Monnaie locale ou étrangère ? Pour les expatriés, un revenu reçu dans une monnaie plus faible ou plus forte que la monnaie locale a une incidence bien réelle sur le pouvoir d'achat. À terme, c'est même le projet d'expatriation qui peut être remis en cause. Cas pratiques et conseils pour prévenir les risques et limiter les pertes.

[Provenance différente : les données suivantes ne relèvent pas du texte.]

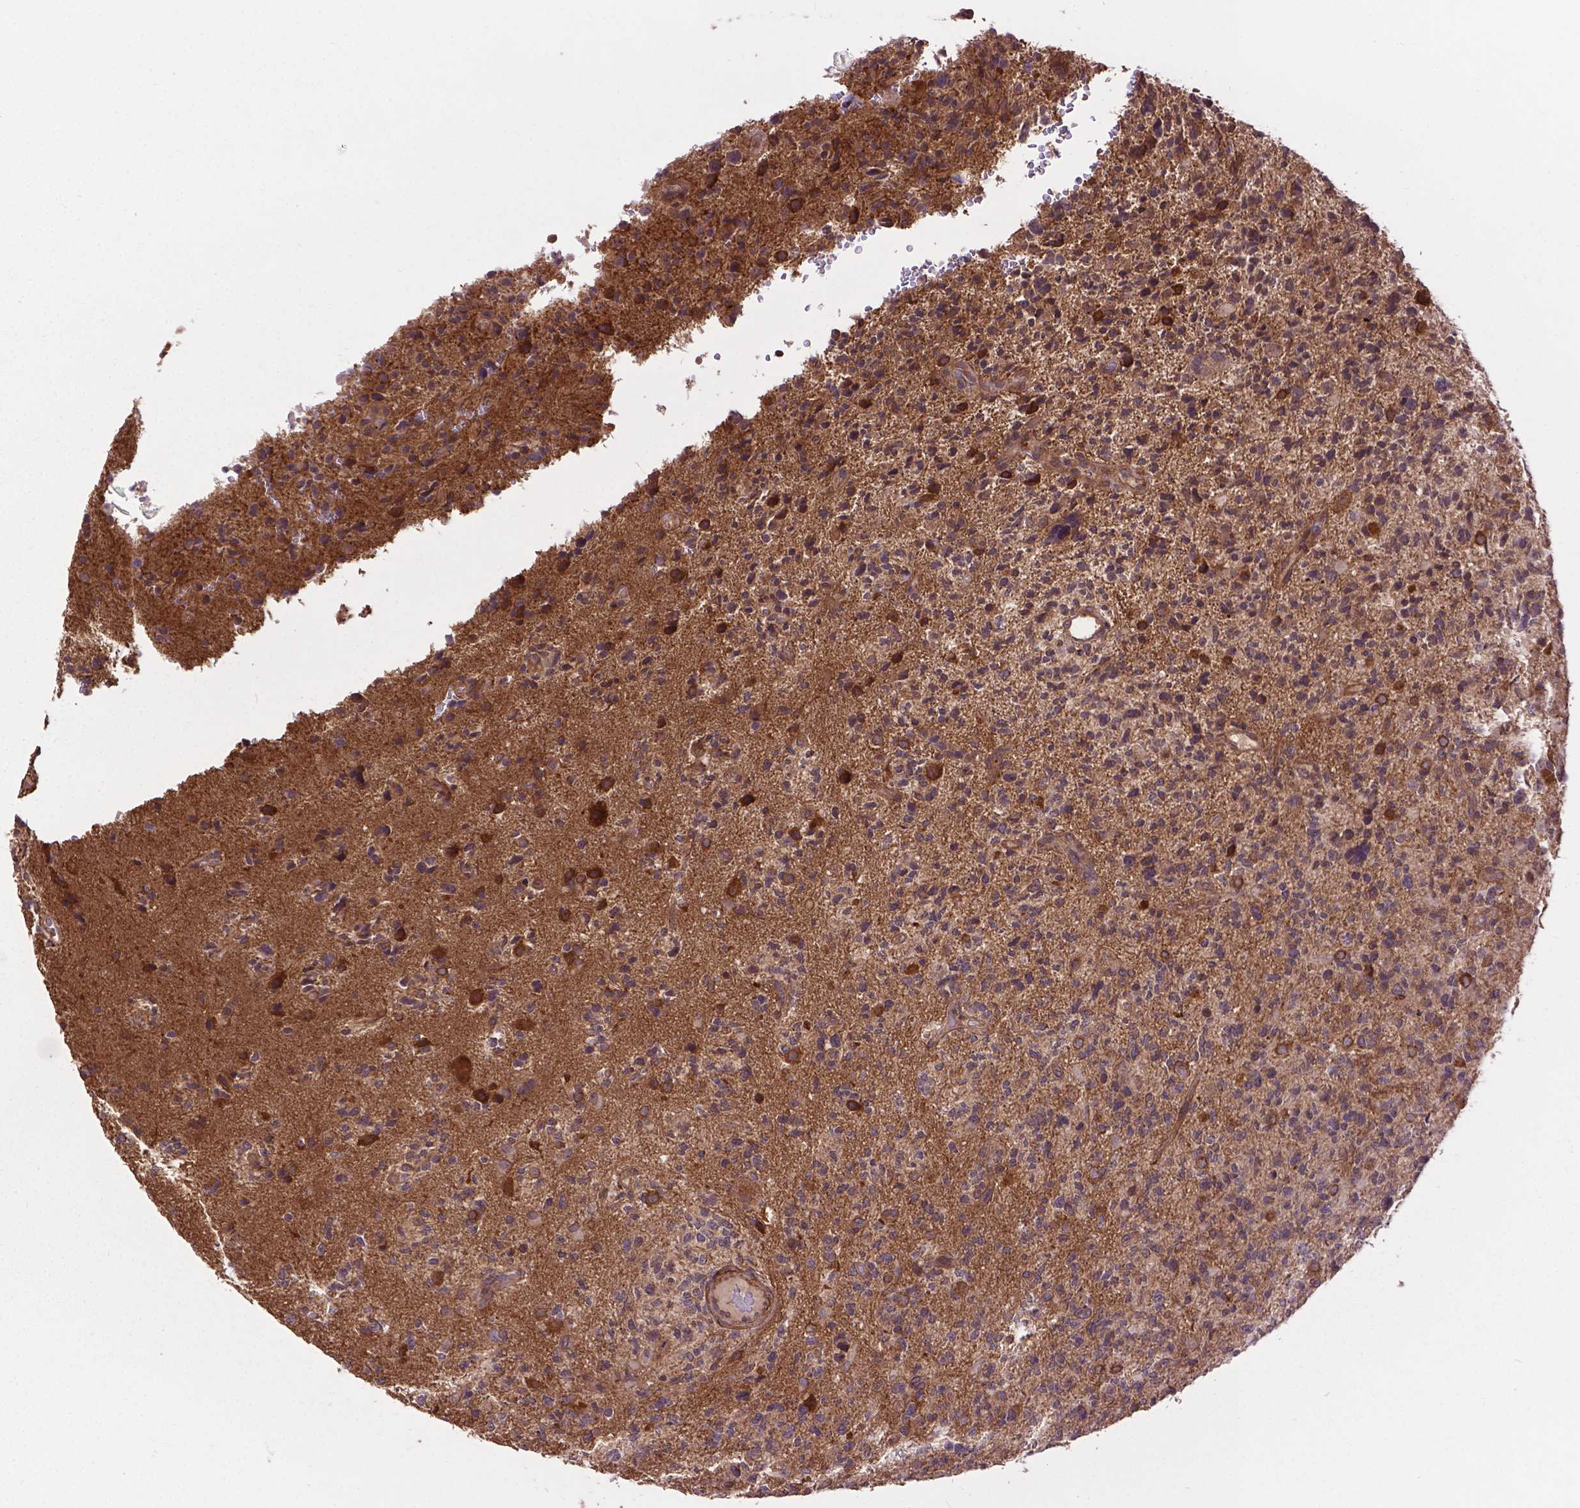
{"staining": {"intensity": "weak", "quantity": ">75%", "location": "cytoplasmic/membranous"}, "tissue": "glioma", "cell_type": "Tumor cells", "image_type": "cancer", "snomed": [{"axis": "morphology", "description": "Glioma, malignant, High grade"}, {"axis": "topography", "description": "Brain"}], "caption": "DAB immunohistochemical staining of malignant glioma (high-grade) demonstrates weak cytoplasmic/membranous protein expression in approximately >75% of tumor cells. (Brightfield microscopy of DAB IHC at high magnification).", "gene": "ZNF616", "patient": {"sex": "female", "age": 71}}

L'impact des fluctuations de devises sur le budget des expatriés
Les fluctuations des devises peuvent jouer dans tous les aspects de la vie de l'étranger qui, bien souvent, reçoit son salaire en monnaie locale. Une baisse ou une hausse des devises peut donc jouer sur le salaire, l'épargne, le coût de la scolarité, les différentes assurances souscrites, le loyer, les charges (eau, chauffage, électricité, Internet…).
Le risque est encore plus grand pour l'étranger confronté à la dépréciation de la devise locale. S'il est payé en monnaie locale, il lui sera difficile d'épargner. L'argent qu'il économisait pour son retour au pays ou pour une autre expatriation perdra en valeur. Le même problème se pose pour les retraités confrontés à la dépréciation de leur devise. Si tous les revenus ont été rapatriés dans la devise locale, ils risquent de subir une baisse plus ou moins importante desdits revenus. Même en raisonnant en 100 % monnaie locale, une dépréciation est un coût dur pour l'économie et pour le pouvoir d'achat des habitants.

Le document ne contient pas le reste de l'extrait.